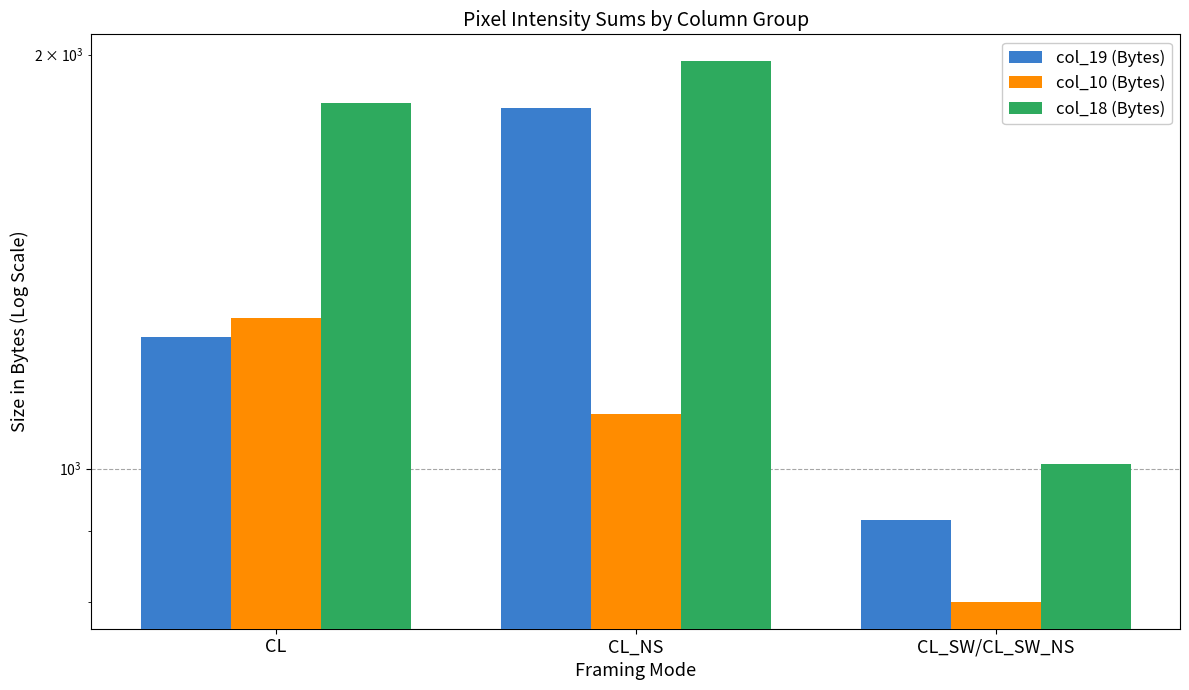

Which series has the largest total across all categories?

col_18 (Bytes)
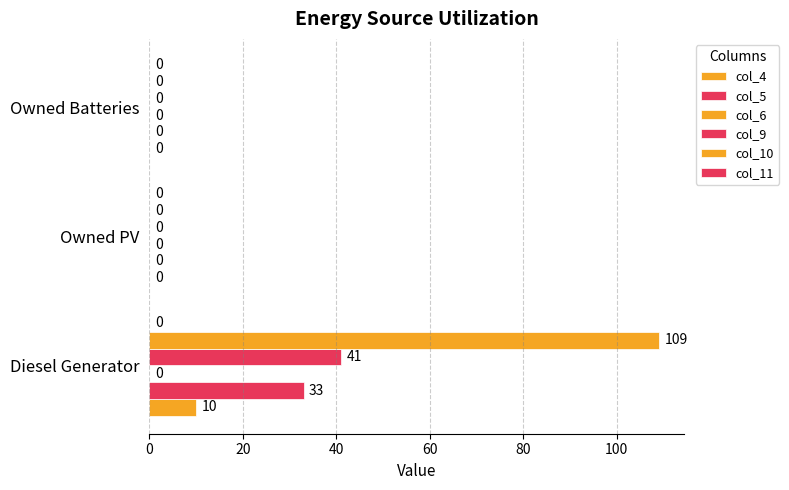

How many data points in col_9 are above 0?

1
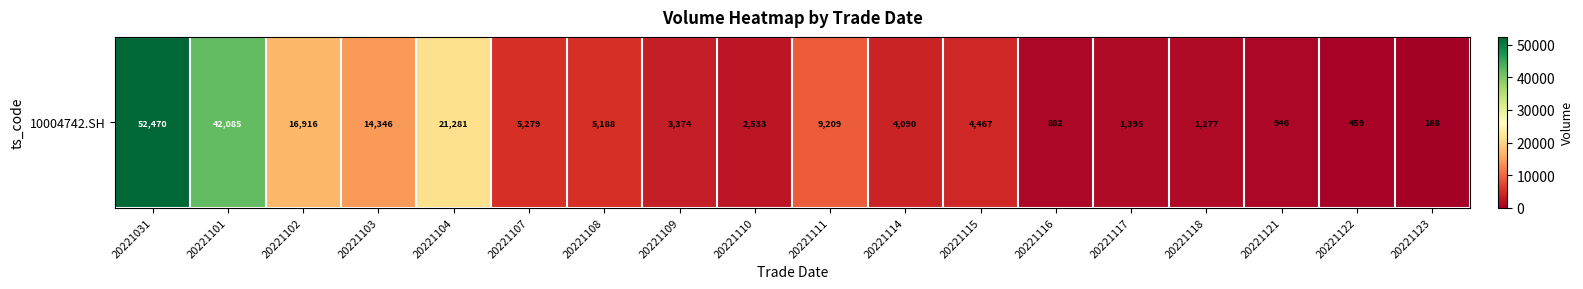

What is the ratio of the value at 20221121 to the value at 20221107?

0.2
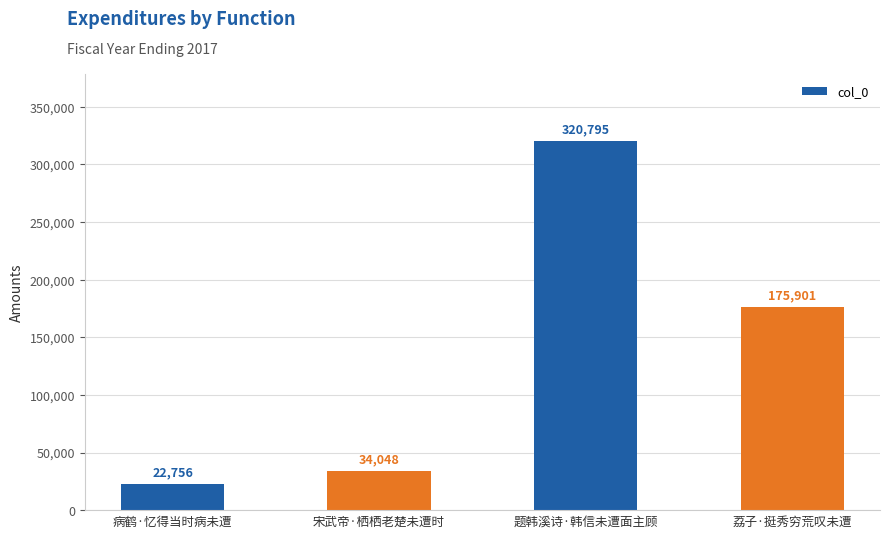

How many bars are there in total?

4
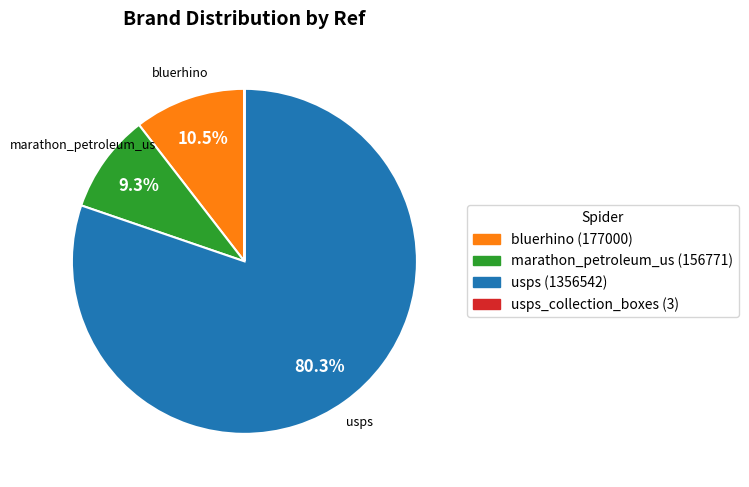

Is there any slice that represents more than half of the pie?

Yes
* * *
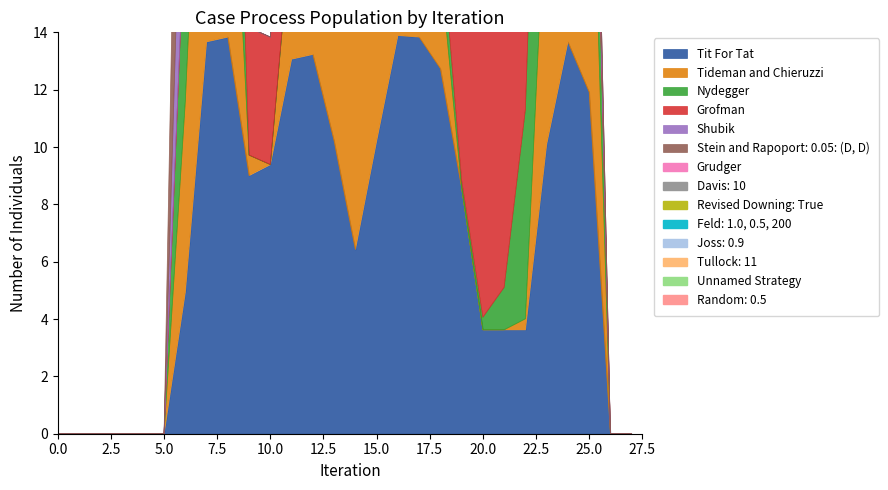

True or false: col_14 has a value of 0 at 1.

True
* * *
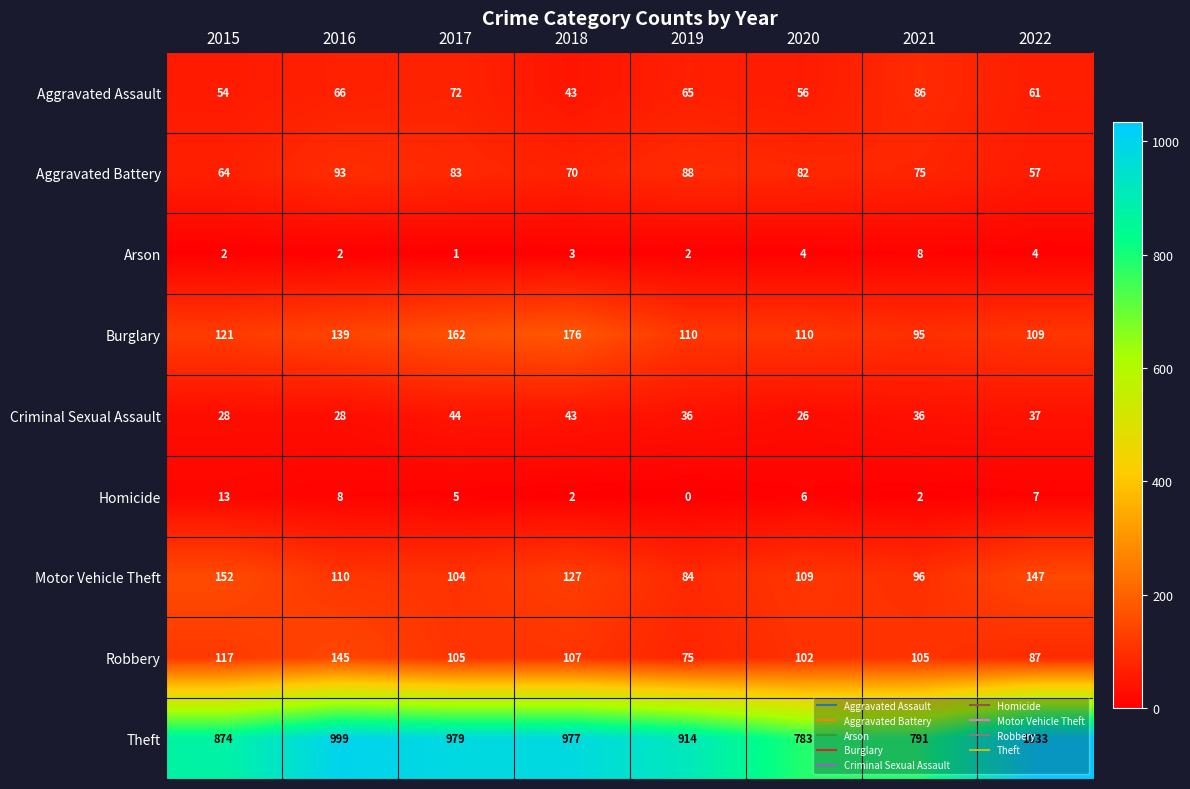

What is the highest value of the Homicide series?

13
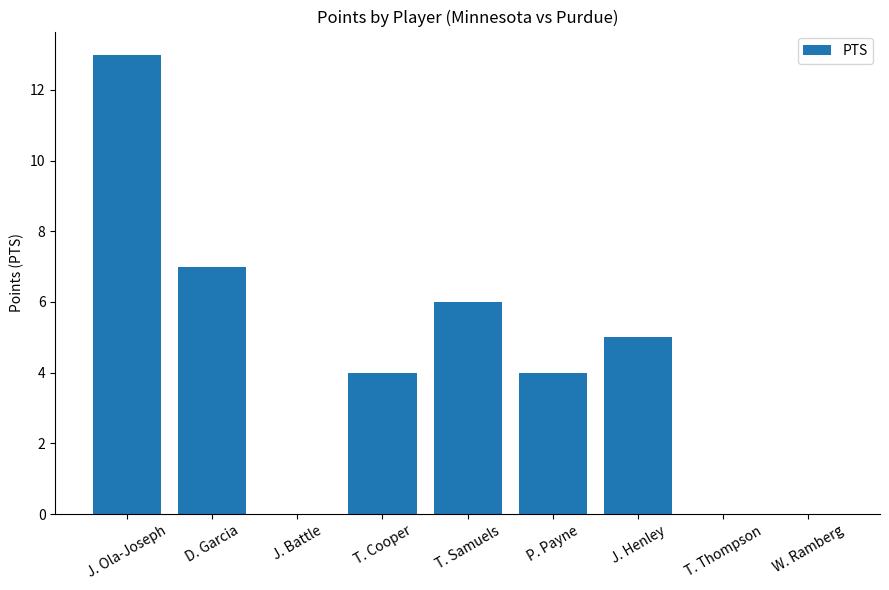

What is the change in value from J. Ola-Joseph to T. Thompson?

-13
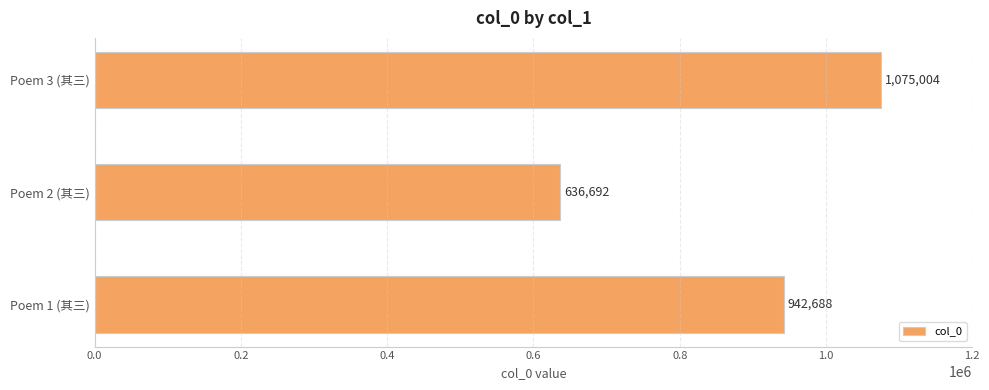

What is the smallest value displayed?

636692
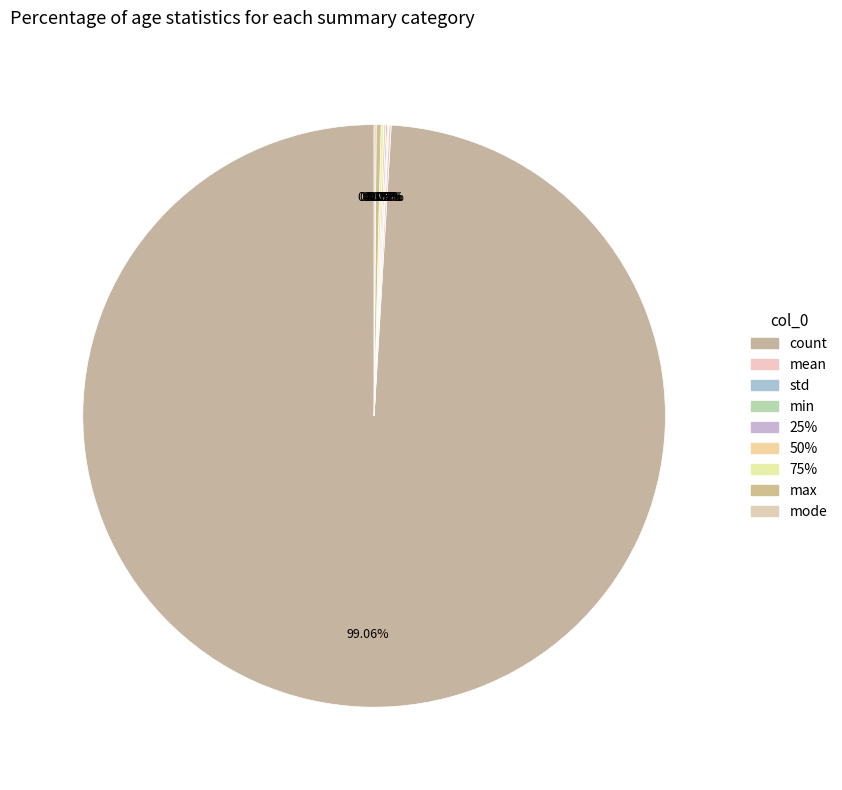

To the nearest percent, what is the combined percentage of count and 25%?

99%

→ Work order:
Identify every line above that contains the string "total", treating uppercase and lowercase as distinct, and copy each such line.

→ Response for this exercise:
Which series has the largest total across all categories?
How many bars are there in total?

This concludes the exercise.